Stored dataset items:
☆ ☆ ☆ ☆ ☆

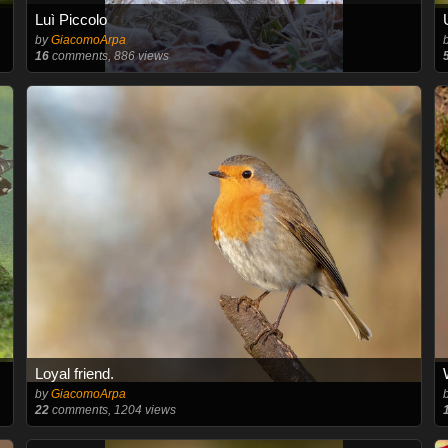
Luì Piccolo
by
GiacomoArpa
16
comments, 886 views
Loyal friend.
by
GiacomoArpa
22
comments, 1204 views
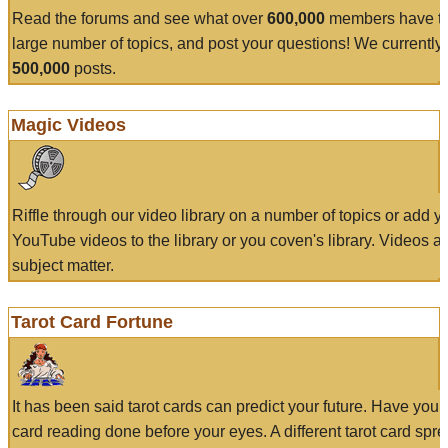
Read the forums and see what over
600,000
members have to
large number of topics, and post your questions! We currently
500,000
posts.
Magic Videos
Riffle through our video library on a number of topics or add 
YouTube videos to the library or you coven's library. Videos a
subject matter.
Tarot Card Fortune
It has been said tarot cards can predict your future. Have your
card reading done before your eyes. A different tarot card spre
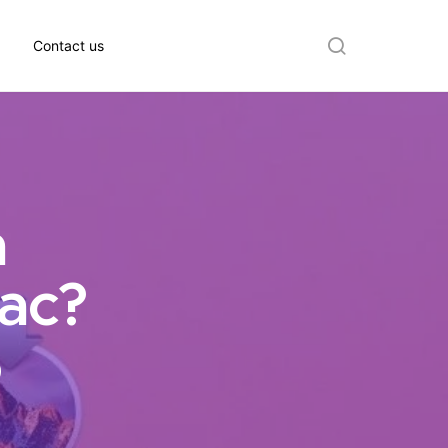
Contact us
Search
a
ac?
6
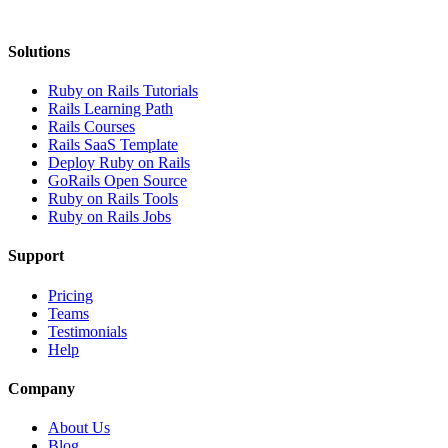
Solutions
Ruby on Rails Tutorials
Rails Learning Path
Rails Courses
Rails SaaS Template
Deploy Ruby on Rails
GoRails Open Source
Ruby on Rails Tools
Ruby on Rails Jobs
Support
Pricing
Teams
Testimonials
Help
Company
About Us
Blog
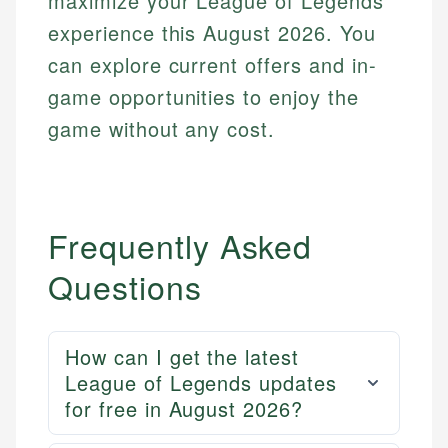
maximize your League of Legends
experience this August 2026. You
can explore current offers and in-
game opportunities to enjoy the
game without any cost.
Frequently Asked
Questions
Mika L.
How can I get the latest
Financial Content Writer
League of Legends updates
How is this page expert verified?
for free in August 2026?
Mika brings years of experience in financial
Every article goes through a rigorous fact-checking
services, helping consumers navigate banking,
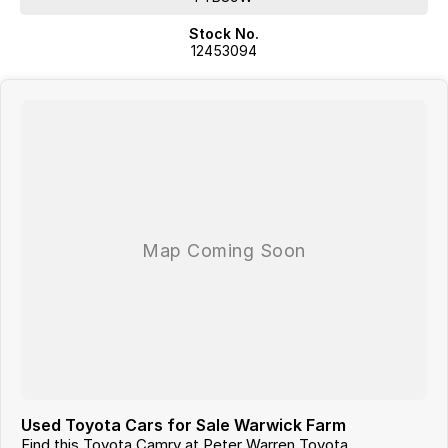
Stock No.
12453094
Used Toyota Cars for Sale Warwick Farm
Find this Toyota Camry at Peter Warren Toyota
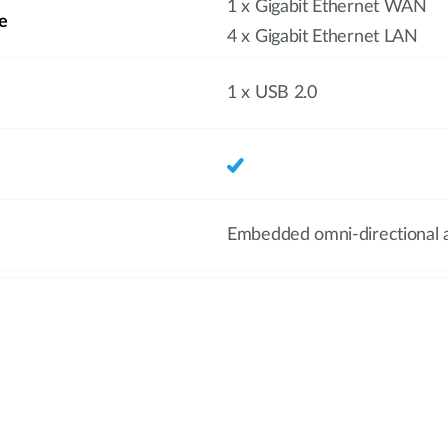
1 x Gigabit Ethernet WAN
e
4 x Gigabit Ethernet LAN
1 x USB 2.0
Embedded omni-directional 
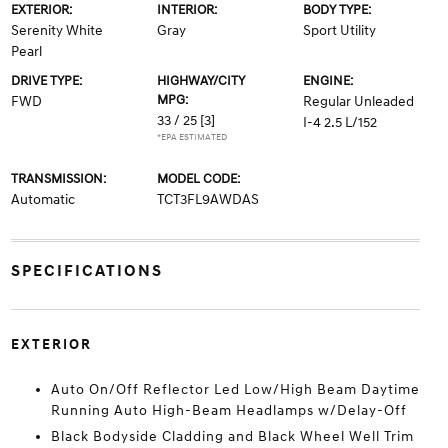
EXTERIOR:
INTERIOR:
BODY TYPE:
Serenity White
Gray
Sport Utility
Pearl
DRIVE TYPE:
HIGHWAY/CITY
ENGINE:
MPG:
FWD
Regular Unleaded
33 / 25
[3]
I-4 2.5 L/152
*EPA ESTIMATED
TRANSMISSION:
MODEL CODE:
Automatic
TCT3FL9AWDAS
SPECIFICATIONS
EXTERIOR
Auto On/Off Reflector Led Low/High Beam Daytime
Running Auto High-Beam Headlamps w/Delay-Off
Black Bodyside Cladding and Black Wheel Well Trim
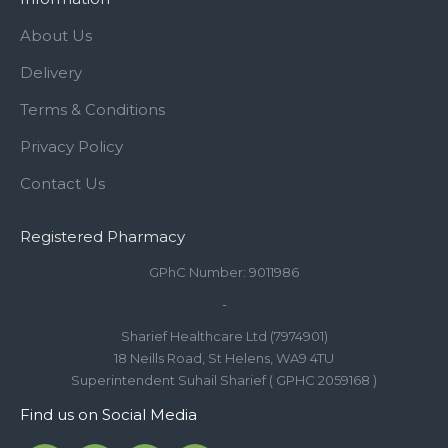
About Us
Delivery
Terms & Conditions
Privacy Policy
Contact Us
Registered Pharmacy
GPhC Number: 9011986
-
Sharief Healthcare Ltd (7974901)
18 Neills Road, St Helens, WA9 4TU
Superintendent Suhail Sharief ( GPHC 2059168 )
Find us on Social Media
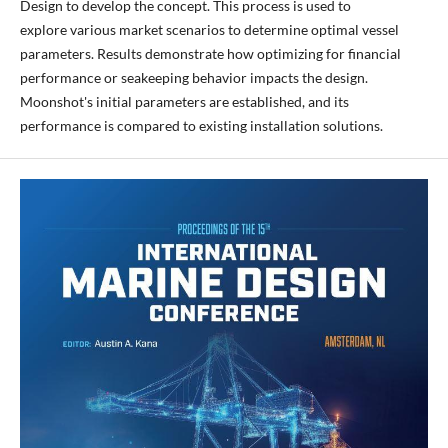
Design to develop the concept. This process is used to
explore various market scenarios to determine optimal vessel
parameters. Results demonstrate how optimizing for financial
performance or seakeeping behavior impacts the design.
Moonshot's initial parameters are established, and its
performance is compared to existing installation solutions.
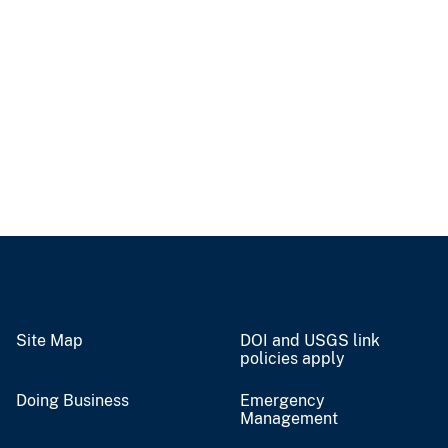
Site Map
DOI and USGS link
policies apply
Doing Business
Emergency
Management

☆ ☆ ☆ ☆ ☆

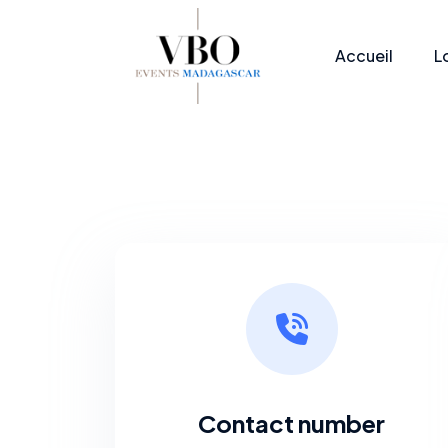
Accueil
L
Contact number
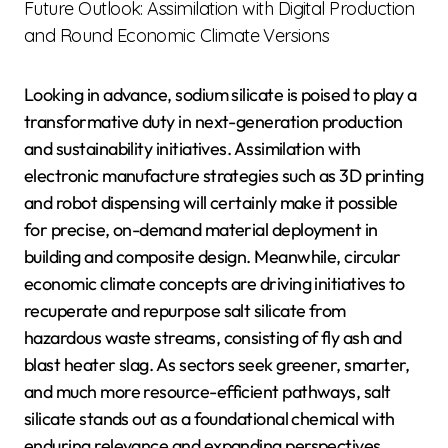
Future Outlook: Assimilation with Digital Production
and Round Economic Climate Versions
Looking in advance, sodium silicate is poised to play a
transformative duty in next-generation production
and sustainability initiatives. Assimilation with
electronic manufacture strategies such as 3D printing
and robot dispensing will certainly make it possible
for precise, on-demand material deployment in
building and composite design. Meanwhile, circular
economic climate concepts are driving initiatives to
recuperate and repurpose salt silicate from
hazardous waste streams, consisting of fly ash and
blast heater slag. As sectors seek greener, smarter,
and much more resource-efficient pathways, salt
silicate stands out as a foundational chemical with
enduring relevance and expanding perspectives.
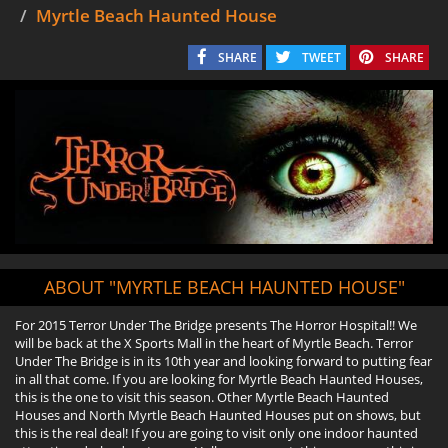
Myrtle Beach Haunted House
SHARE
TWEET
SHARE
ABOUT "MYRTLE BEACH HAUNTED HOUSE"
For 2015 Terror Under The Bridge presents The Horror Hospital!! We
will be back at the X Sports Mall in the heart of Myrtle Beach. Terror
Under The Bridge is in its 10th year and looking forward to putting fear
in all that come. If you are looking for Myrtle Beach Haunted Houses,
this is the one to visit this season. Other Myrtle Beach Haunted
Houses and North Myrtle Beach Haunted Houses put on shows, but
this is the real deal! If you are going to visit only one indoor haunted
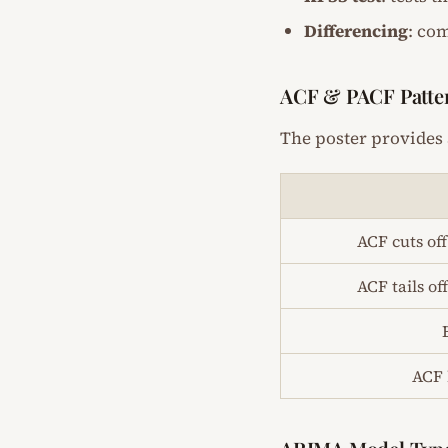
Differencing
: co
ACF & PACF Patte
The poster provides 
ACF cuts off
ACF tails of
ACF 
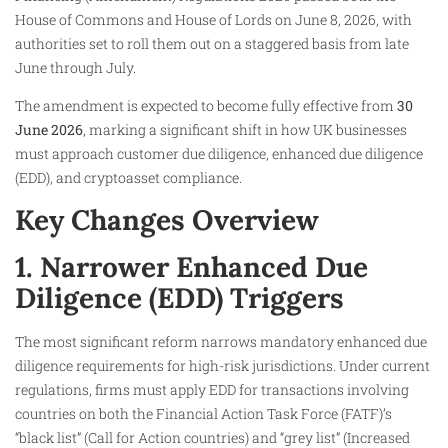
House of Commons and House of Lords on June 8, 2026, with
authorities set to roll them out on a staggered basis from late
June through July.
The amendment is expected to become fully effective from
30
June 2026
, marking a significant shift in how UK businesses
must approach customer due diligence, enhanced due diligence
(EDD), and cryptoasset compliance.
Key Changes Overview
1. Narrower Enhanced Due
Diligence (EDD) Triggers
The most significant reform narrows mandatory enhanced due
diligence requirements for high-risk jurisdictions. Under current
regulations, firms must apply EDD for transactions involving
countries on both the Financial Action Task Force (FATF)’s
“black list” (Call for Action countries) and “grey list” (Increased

☆ ☆ ☆ ☆ ☆

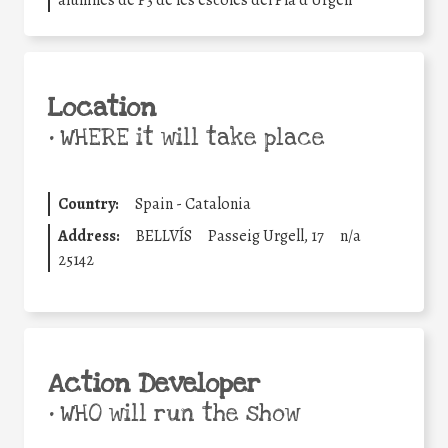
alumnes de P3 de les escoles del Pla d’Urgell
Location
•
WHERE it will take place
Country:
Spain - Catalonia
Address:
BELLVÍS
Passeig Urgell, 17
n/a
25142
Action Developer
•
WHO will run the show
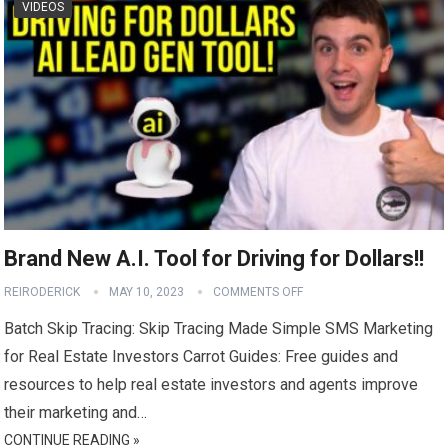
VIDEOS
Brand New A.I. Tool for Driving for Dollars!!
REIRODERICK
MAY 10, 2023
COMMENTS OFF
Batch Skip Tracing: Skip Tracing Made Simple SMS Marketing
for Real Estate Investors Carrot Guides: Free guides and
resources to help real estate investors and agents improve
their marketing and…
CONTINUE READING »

☆ ☆ ☆ ☆ ☆

Exercise: Which lines above hold the string "Mika"? Copy each of them.

Response to the task:
Mika L.
Mika brings years of experience in financial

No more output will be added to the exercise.